What to produce:
Output only the lines of the entries that follow, starting at the one with "shows no significant" and running down to the one with "(DAB) staining of", both included and unchanged.
(Records to use Opens)
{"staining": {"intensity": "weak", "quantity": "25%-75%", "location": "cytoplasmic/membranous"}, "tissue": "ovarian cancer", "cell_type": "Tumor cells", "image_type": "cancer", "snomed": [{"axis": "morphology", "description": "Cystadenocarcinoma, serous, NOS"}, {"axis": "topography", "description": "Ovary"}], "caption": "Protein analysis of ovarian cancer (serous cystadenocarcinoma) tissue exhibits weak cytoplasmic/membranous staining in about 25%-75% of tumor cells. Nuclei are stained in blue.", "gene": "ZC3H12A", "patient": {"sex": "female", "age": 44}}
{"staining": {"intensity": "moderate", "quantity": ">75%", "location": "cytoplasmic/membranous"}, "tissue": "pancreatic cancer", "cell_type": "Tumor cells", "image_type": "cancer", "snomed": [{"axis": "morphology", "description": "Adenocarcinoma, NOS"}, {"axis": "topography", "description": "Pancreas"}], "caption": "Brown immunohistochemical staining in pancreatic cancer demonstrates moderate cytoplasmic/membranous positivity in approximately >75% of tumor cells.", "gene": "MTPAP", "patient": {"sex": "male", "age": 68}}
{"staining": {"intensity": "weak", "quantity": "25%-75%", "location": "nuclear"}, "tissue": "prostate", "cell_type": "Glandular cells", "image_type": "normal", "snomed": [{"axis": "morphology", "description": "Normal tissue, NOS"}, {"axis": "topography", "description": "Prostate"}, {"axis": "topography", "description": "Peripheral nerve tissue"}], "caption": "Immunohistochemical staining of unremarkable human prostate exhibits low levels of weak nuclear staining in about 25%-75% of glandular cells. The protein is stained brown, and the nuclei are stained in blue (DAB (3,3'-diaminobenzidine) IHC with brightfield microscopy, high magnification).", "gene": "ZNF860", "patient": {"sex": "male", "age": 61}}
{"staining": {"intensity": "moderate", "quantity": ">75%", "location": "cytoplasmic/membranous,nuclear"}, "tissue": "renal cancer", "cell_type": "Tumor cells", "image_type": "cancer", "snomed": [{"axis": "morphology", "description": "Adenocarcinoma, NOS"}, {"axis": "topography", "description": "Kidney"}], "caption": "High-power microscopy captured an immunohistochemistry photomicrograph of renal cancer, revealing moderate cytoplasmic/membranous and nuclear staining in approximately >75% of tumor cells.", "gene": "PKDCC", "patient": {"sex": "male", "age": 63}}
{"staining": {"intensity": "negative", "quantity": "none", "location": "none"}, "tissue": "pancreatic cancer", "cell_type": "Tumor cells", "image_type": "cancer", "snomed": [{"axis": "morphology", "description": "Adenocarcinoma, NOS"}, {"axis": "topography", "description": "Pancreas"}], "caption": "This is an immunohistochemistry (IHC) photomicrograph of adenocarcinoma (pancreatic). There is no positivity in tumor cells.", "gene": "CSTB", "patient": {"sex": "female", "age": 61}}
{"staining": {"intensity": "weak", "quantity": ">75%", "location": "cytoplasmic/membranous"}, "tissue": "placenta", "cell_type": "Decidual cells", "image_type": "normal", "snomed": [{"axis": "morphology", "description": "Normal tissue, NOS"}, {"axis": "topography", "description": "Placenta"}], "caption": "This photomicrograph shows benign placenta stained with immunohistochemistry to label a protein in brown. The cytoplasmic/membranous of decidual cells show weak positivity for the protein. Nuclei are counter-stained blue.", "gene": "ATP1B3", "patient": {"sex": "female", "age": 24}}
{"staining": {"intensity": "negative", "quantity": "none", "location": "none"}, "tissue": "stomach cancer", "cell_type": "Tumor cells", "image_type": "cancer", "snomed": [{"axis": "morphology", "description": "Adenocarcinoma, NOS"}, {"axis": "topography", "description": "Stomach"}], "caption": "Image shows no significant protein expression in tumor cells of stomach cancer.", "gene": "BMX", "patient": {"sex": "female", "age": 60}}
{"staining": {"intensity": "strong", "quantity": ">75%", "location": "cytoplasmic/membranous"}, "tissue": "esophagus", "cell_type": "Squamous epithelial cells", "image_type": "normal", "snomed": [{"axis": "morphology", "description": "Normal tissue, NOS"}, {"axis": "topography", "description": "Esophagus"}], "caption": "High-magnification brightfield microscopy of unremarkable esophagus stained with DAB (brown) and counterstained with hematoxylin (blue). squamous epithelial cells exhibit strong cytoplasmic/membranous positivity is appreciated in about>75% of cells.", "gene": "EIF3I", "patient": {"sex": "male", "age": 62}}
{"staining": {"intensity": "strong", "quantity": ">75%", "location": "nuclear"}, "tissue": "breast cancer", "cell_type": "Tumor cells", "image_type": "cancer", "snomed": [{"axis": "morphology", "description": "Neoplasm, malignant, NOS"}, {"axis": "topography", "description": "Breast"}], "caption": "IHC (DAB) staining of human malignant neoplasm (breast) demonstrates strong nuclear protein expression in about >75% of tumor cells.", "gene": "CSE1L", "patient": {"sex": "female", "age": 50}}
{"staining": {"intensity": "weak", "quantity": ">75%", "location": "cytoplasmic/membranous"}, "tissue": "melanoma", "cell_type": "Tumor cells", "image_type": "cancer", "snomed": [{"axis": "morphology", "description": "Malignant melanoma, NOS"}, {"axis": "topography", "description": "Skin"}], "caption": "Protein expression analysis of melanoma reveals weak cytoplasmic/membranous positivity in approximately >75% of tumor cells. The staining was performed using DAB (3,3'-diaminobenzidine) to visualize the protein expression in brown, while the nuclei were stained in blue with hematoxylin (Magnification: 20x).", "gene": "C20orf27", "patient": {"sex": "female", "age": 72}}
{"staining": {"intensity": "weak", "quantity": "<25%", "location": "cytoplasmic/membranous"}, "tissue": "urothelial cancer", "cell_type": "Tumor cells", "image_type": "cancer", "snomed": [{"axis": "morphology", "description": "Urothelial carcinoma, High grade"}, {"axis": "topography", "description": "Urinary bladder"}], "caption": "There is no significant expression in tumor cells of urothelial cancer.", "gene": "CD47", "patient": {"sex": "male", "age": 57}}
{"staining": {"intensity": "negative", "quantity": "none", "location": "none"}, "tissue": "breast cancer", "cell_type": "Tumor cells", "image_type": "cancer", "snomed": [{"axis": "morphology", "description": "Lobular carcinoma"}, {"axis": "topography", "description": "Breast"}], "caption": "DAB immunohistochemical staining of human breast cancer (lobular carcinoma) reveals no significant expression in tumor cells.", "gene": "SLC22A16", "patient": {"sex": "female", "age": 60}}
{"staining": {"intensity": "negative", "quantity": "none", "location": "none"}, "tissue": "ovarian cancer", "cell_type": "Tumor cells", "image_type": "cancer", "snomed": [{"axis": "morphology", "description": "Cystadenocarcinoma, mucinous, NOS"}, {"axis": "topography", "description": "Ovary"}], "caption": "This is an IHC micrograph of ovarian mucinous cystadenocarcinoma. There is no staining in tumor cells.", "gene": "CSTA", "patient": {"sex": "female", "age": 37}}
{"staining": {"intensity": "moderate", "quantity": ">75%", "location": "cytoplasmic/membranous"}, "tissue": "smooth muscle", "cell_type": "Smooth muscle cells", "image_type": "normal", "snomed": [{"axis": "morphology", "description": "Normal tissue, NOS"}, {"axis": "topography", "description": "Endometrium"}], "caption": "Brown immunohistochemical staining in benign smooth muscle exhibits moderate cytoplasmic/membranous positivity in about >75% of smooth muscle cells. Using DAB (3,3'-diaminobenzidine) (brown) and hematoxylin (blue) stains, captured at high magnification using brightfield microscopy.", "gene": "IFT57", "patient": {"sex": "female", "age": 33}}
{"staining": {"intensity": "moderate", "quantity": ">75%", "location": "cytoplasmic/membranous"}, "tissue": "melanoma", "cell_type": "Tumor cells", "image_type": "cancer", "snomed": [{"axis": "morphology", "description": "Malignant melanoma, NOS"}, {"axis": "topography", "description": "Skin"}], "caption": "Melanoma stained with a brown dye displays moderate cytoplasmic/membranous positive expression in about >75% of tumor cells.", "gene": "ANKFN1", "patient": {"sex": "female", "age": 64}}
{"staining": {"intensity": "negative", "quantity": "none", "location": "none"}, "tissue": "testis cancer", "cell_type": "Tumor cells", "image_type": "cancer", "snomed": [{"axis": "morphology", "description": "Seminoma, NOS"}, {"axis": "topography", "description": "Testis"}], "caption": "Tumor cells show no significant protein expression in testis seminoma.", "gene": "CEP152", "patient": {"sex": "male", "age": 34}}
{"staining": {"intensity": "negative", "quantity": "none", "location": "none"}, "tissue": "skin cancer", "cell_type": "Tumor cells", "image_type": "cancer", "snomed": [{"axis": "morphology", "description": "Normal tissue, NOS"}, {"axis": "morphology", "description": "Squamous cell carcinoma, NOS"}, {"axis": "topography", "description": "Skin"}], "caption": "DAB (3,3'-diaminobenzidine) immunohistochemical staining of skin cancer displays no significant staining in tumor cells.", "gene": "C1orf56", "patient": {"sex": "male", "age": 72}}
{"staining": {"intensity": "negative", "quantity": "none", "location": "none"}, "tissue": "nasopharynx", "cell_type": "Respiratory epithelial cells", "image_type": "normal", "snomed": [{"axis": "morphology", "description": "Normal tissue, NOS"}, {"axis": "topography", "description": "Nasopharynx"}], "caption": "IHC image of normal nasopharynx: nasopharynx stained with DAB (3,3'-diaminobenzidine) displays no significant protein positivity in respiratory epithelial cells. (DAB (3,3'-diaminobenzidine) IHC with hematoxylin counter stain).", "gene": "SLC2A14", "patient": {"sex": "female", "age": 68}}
(Records to use Closes)
Answer to the exercise:
{"staining": {"intensity": "negative", "quantity": "none", "location": "none"}, "tissue": "stomach cancer", "cell_type": "Tumor cells", "image_type": "cancer", "snomed": [{"axis": "morphology", "description": "Adenocarcinoma, NOS"}, {"axis": "topography", "description": "Stomach"}], "caption": "Image shows no significant protein expression in tumor cells of stomach cancer.", "gene": "BMX", "patient": {"sex": "female", "age": 60}}
{"staining": {"intensity": "strong", "quantity": ">75%", "location": "cytoplasmic/membranous"}, "tissue": "esophagus", "cell_type": "Squamous epithelial cells", "image_type": "normal", "snomed": [{"axis": "morphology", "description": "Normal tissue, NOS"}, {"axis": "topography", "description": "Esophagus"}], "caption": "High-magnification brightfield microscopy of unremarkable esophagus stained with DAB (brown) and counterstained with hematoxylin (blue). squamous epithelial cells exhibit strong cytoplasmic/membranous positivity is appreciated in about>75% of cells.", "gene": "EIF3I", "patient": {"sex": "male", "age": 62}}
{"staining": {"intensity": "strong", "quantity": ">75%", "location": "nuclear"}, "tissue": "breast cancer", "cell_type": "Tumor cells", "image_type": "cancer", "snomed": [{"axis": "morphology", "description": "Neoplasm, malignant, NOS"}, {"axis": "topography", "description": "Breast"}], "caption": "IHC (DAB) staining of human malignant neoplasm (breast) demonstrates strong nuclear protein expression in about >75% of tumor cells.", "gene": "CSE1L", "patient": {"sex": "female", "age": 50}}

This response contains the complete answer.